Exercise instructions:
In the piece on Manitoba's farm risk task force, rewrite the part starting with "A provincially-appointed task" and going on through "and climate-change preparedness.", changing "industry" to "sector".

A provincially-appointed task force in Manitoba has released its recommendations on ways the industry can prepare for climate-related risks, including drought and floods.
The task force, comprised of industry stakeholders, provided 25 recommendations on how agricultural risk management needs to evolve to grow a competitive industry as it copes with a changing climate. Over the past year, it has reviewed research and met with producers, scientists, insurance providers and others invested in agriculture and climate-change preparedness.
The recommendations put forward include:
- Sharing elevation and water-management data to benefit agro-environment policy, government programs and on-farm best practices;
- Promoting policies and programs that are responsive to climate-change impacts and encourage agricultural best practices;
- Continuing to develop the Excess Moisture Insurance program to ensure long-term viability;
- Researching and developing new insurance tools such as weather derivatives and whole-farm revenue insurance;
- Restoring federal funding to public research in climate change mitigation and adaptation for the agriculture sector;
- Renewing funding in conservation districts to improve drainage or water storage in current problem areas;
- Encouraging collaboration between the Manitoba government and other partners on advanced climate and weather forecasting programs;
- Providing predictable compensation for producer’s losses due to mitigation measures;
- Investing in education and extension programs.
“Manitoba can position itself as a leader in agriculture risk management by recognizing and instituting best practices in our province and encouraging producers across the country to follow suit,” said Ron Kostyshy, Minister of Agriculture, Food and Rural Development. “This task force has done tremendous work to show how governments and producers can work together to be better prepared for the effects of climate change.”
The Manitoba Agriculture Risk Management Review Task Force was appointed by Minister Kostyshyn in January 2015 to evaluate existing programs and policies used to help farmers recover from climate-related challenges such as flooding and drought.
The report notes that Manitoba sits at the lowest point of the Hudson Bay watershed, the largest ocean watershed in Canada. Rivers converge on Manitoba from the Rocky Mountains to the west, the Canadian Shield to the east and from the headwaters of the Red River Valley to the south; therefore, the province is greatly affected by climate events occurring in neighbouring jurisdictions. Since 2008, business risk management programs, including AgriStability, AgriInsurance and AgriRecovery, have paid Manitoba farmers over $3 billion.

Given information:
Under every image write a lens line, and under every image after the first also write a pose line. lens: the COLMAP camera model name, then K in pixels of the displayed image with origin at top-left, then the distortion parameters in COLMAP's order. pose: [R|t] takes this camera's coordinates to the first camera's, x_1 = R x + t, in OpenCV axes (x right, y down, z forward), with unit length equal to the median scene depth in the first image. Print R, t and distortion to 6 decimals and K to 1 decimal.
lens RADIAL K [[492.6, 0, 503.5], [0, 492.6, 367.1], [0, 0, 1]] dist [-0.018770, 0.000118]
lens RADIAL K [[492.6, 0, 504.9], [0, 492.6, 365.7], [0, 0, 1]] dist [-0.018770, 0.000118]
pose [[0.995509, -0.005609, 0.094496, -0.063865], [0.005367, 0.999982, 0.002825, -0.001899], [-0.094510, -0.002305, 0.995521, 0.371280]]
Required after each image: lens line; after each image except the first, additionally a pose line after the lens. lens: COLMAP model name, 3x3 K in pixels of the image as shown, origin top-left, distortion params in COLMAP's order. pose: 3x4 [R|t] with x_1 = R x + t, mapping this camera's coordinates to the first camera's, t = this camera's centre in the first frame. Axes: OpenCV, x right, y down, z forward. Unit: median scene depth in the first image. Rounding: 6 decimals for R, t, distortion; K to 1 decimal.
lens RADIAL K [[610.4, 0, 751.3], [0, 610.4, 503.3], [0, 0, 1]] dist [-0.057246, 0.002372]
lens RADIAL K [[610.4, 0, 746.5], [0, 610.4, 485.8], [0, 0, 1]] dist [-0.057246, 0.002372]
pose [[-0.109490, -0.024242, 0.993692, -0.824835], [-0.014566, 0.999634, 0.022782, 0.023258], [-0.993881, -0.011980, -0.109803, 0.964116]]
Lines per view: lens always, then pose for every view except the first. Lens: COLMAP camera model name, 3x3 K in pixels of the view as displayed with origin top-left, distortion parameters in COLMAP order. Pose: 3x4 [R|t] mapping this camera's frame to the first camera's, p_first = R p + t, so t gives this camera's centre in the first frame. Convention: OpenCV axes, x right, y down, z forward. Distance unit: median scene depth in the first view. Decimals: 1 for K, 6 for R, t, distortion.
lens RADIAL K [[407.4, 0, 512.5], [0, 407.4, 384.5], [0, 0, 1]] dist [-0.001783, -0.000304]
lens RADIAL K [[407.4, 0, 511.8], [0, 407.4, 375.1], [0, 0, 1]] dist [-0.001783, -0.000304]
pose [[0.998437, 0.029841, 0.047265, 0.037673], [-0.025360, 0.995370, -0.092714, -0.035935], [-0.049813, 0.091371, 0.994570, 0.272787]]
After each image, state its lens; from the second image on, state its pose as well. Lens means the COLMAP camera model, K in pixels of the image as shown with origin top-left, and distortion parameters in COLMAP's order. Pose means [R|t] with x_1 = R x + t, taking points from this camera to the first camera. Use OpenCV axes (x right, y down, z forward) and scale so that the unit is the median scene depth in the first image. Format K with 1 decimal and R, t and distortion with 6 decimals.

Answer box:
A provincially-appointed task force in Manitoba has released its recommendations on ways the sector can prepare for climate-related risks, including drought and floods.
The task force, comprised of sector stakeholders, provided 25 recommendations on how agricultural risk management needs to evolve to grow a competitive sector as it copes with a changing climate. Over the past year, it has reviewed research and met with producers, scientists, insurance providers and others invested in agriculture and climate-change preparedness.